4. Collaboration. With the advancement of agency enterprise architectures, CIOs will consult with chief financial officers and other officials more often and in greater detail on business process re-engineering projects and policy changes. IT managers' decisions increasingly will become less about technology and more about how IT will accomplish their agency's mission.

There also will be more cross-agency opportunities as agencies use architecture reference models to find projects they can share. For example, the National Oceanographic and Atmospheric Administration may collaborate with the Homeland Security Department on a nationwide wireless alert system based on NOAA's weather radio system.

5. Project Management. Many agencies will continue to struggle to hire and train qualified project managers for their IT projects. OMB is requiring agencies to have an experienced and certified project manager for every major project.

6. Competitive Sourcing. Although Congress has considered changes to the revised rules, OMB's pressure on agencies to hold more public-private competitions for commercial positions will not diminish. Many agencies have shown progress by setting up competitive-sourcing offices and policies and holding competitions under the revised OMB Circular A-76.

7. Procurement. When Congress passed the Services Acquisition Reform Act as part of the Defense Department Authorization bill, it set the stage for major changes in the way the government buys goods and services. Civilian agencies will benefit from a well-financed training fund as well as a new preference for performance-based contracts on procurements under $25 million.

8. IP Version 6.0. The Defense Department will test the next generation of the Internet on two major networks next year: the Defense Research and Engineering Network and Defense Information Systems Network-Leading Edge Services. DOD officials chose the networks as IPv6 test beds because they have many users, are centrally managed and can be isolated from other DOD networks.

9. Coalition Interoperability. U.S. forces are working with allies from three dozen nations in Iraq, but there is no single system to communicate with all of the allied partners. Defense officials will seek to address this issue to improve communications.

10. Satellite communications. DOD plans to use satellites not only for long-haul communications, but also for tactical networking.

11. Law Enforcement. The FBI will work to get its Trilogy systems modernization program back on track. The bureau delayed the project and has declined to specify a new deadline for its completion. The bureau also will establish several offices to investigate cybercrime. The Justice Department will continue to reduce the number of case management systems it uses. Justice plans to employ more systems architects as it fields applications.

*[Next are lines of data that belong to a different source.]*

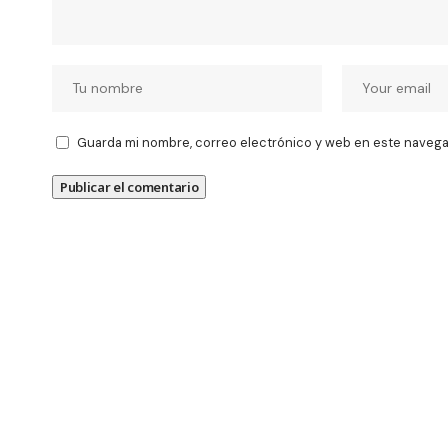
Guarda mi nombre, correo electrónico y web en este navega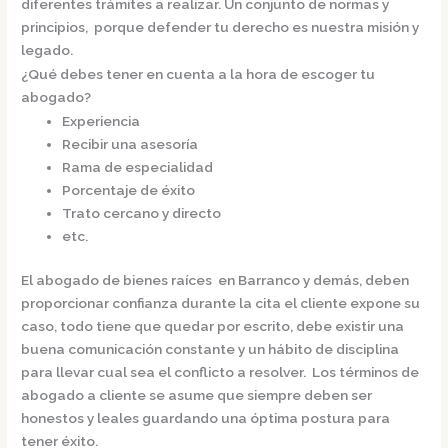
diferentes trámites a realizar. Un conjunto de normas y
principios, porque defender tu derecho es nuestra misión y
legado.
¿Qué debes tener en cuenta a la hora de escoger tu
abogado?
Experiencia
Recibir una asesoría
Rama de especialidad
Porcentaje de éxito
Trato cercano y directo
etc.
El
abogado de bienes raíces en Barranco
y demás, deben
proporcionar confianza durante la cita el cliente expone su
caso, todo tiene que quedar por escrito, debe existir una
buena comunicación constante y un hábito de disciplina
para llevar cual sea el conflicto a resolver. Los términos de
abogado a cliente se asume que siempre deben ser
honestos y leales guardando una óptima postura para
tener éxito.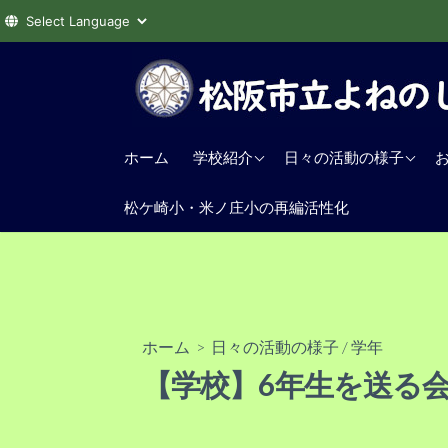
コ
ン
テ
ン
学校教育目標
学年
ツ
ホーム
学校紹介
日々の活動の様子
へ
沿革
給食
ス
松ケ崎小・米ノ庄小の再編活性化
校歌
その他
キ
ッ
交通アクセス
プ
ホーム
>
日々の活動の様子
/
学年
【学校】6年生を送る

12. Finances. The Transportation Department will continue deployment of its Delphi financial management system, which will tighten financial controls and generate more accurate reports. The Health and Human Services Department's Centers for Medicare and Medicaid Services is phasing in its Healthcare Integrated General Ledger Accounting System, which will replace disparate financial operations with a Web accounting system. The Social Security Administration will improve financial management to reduce improper payments.